2020年3月16日 (月) 投稿者: メディア技術コース

 新型コロナウィルス感染防止のため、今年度の卒業式は中止となり、19日は卒業研究室ごとでの学位記の授与となりました。たいへん残念なことですがご理解ください。
 
 卒業生の皆さんの多くは社会人として仕事を始めることになります。今日から19日までの4日間、社会人の振る舞いとして知っておくとよいことがらを4つご紹介したいと思います。4つの頭文字をとってECHOとなります。
 
 私自身は、8年前に教員になるまでは30年間サラリーマンとして数社の民間企業で働きました。
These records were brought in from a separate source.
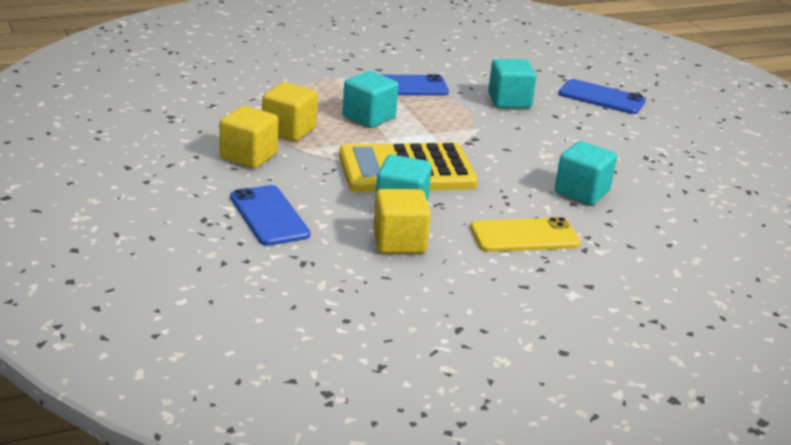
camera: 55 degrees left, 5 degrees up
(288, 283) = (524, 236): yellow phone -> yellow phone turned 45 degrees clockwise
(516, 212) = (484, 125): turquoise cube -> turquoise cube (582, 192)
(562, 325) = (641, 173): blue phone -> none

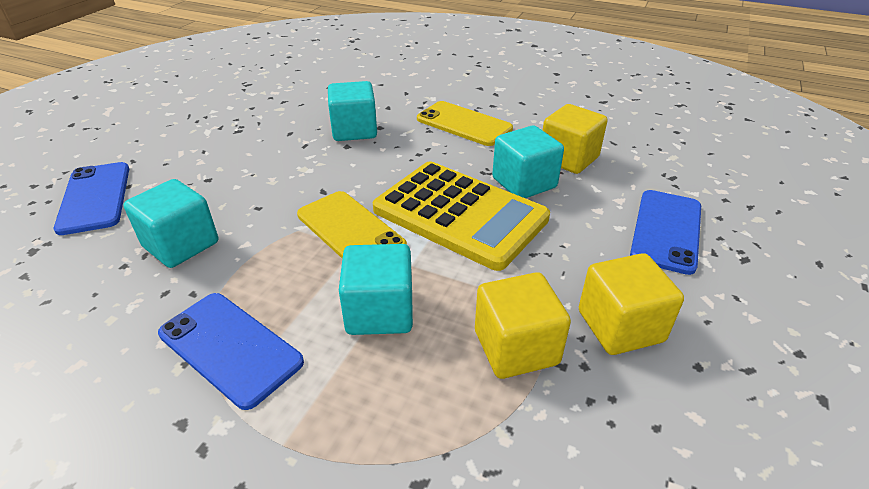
camera: 130 degrees left, 10 degrees up
(448, 138) = (350, 230): none -> yellow phone

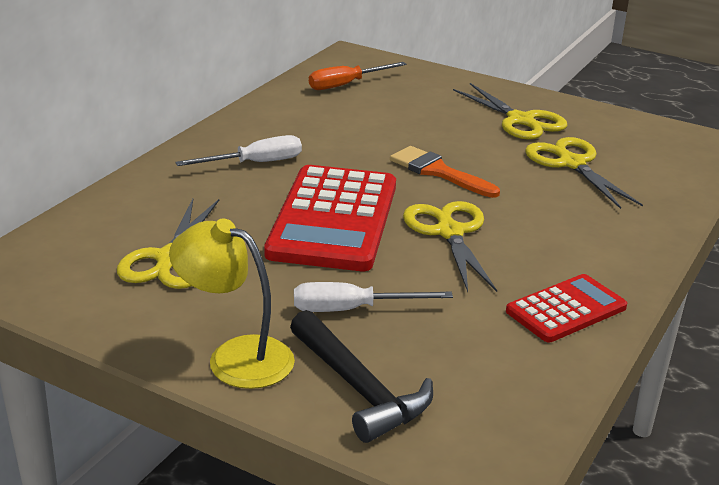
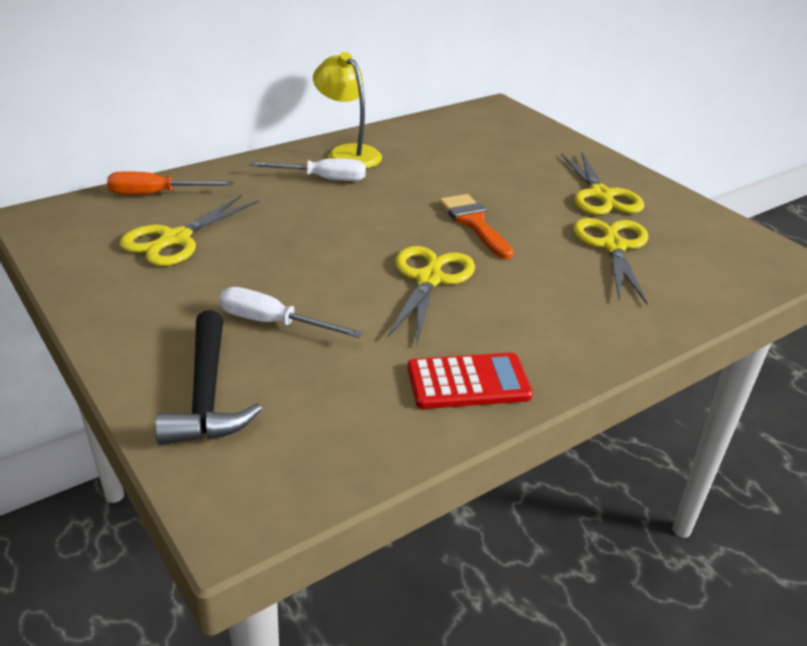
camera: 25 degrees right, 5 degrees up
(235, 357) = (139, 334): yellow lamp -> yellow lamp (348, 153)
(333, 219) = (338, 241): red calculator -> none
(346, 85) = (467, 131): orange screwdriver -> orange screwdriver (156, 194)

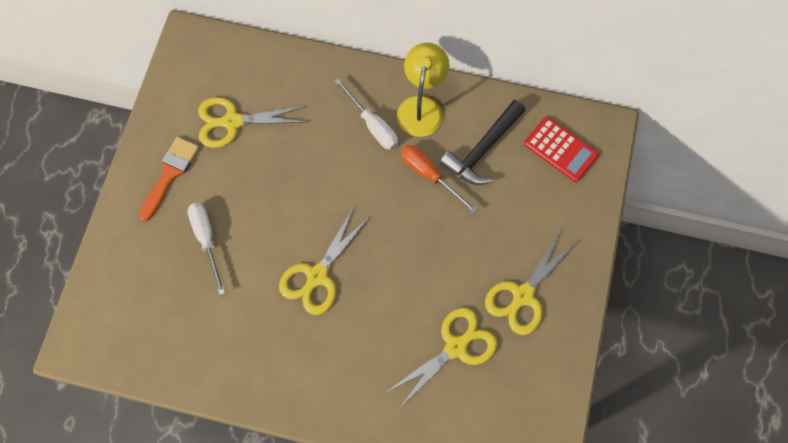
camera: 50 degrees right, 35 degrees up
(156, 194) = (266, 63): orange screwdriver -> orange screwdriver (429, 175)
(206, 394) = (132, 264): black hammer -> black hammer (482, 149)
(429, 279) = (317, 276): yellow scissors -> yellow scissors turned 150 degrees clockwise
(468, 382) = (241, 367): red calculator -> red calculator (560, 150)
(474, 223) = (404, 250): orange brush -> orange brush (170, 174)

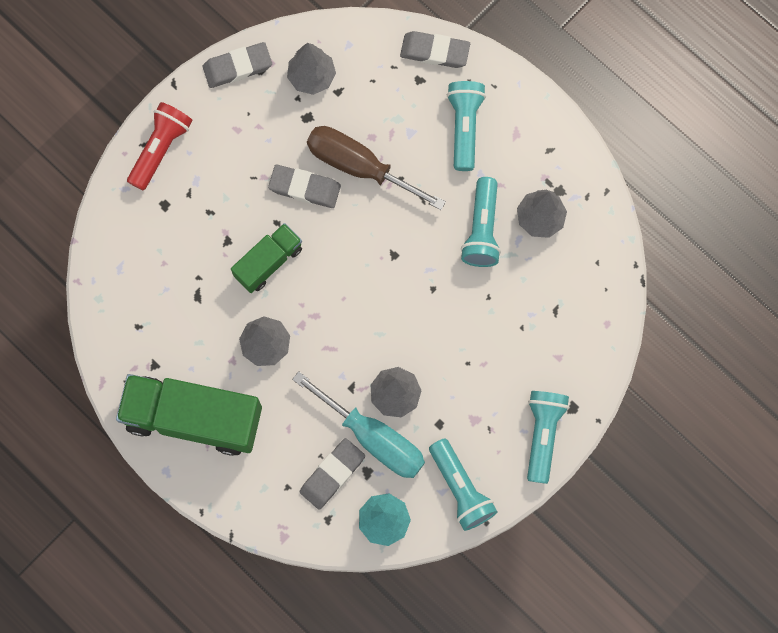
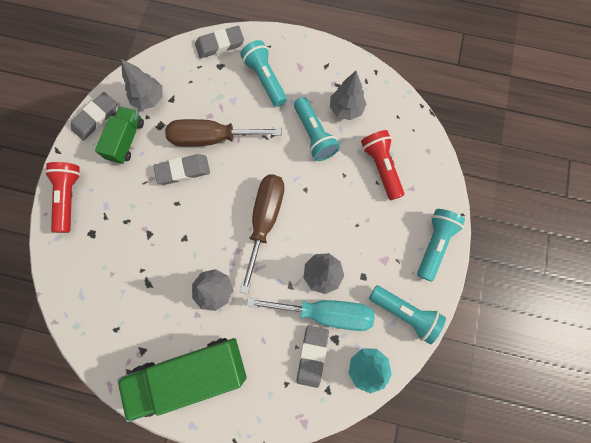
camera: 30 degrees left, 0 degrees up
(268, 262) = (185, 233): green truck -> green truck (126, 140)
(365, 299) = (265, 220): none -> brown screwdriver
(538, 312) = (381, 167): none -> red flashlight
(542, 434) = (434, 244): turquoise flashlight -> turquoise flashlight turned 45 degrees clockwise

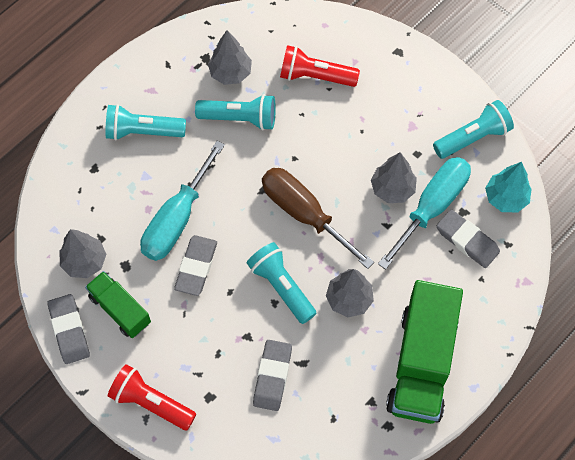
camera: 60 degrees left, 10 degrees down
(212, 138) = (177, 219): brown screwdriver -> turquoise screwdriver
(220, 44) = (67, 155): grey eraser -> grey eraser (272, 376)
(434, 244) = (422, 74): turquoise flashlight -> turquoise flashlight (281, 287)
30代後半と40代の15年あまりは、外資系コンピューターメーカーのシリコングラフィックス社(今はもう消滅しています)の日本法人に勤務しました。システムエンジニア、プログラマー、プログラミング講師、顧客サポート、ソフト開発、マーケティングなどいろいろな仕事をしました。管理職も少しやりました。
 
 今回の4つのトピックは、そのときに折に触れて学んだ概念です。体系だったものではなく、日本語でぴったりの訳語もないので英単語のままそれぞれ紹介します。概念としては日本の会社でも普通に使われるし通用するものです。
 
 1回目の今日はエスカレーション(Escalation)です。エスカレーターと同じ意味で「上にあげること」です。会社組織の中では「問題点を上司に報告して共有する」という意味になります。一つ上の組織階層に問題を持ち上げることです。
 
 真面目に仕事に取り組む人が陥りやすいのは、問題が起きたときに自分で何とか解決しようとすることです。心がけはそれでよいし、安易に上司に相談ばかりすると「自分で考えろ」と言われてしまいます。しかしそれも程度問題です。若手のうちは早めに直属の上司に問題点を相談しましょう。若手のうちなら安易に相談しても大目に見てもらえます。
 
 特に、純粋に技術的な問題でなく人(同僚・社内外・顧客)が関係してくる問題は、早めのエスカレーションが必要です。あなたが何日も悩んでいることを上司なら即座に解決できるかもしれません。
 
 上司に相談した瞬間に、問題解決の責任者はあなたではなくその上司になります。上司もちゃんと対応しなければならないのです。
 
 エスカレーションという概念と合わせてbad news firstとよく言われました。悪い知らせほど早く上司に知らせろということです。良いことを早く知らせたい、悪い知らせをすると怒られてしまうのでは、と思うのは人情です。
 
 報告者を責める上司にはやがて悪い知らせは上がらなくなり、問題が未解決のまま放置されがちになります。優秀な上司は悪い報告をした部下をやみくもに叱るようなことはせず、むしろ歓迎するはずです。
 
 問題を報告すれば責任は自分ではなく上司に移行する、ぐらいの気持ちをもって積極的にエスカレーションをしましょう。もちろん、やりすぎ注意です。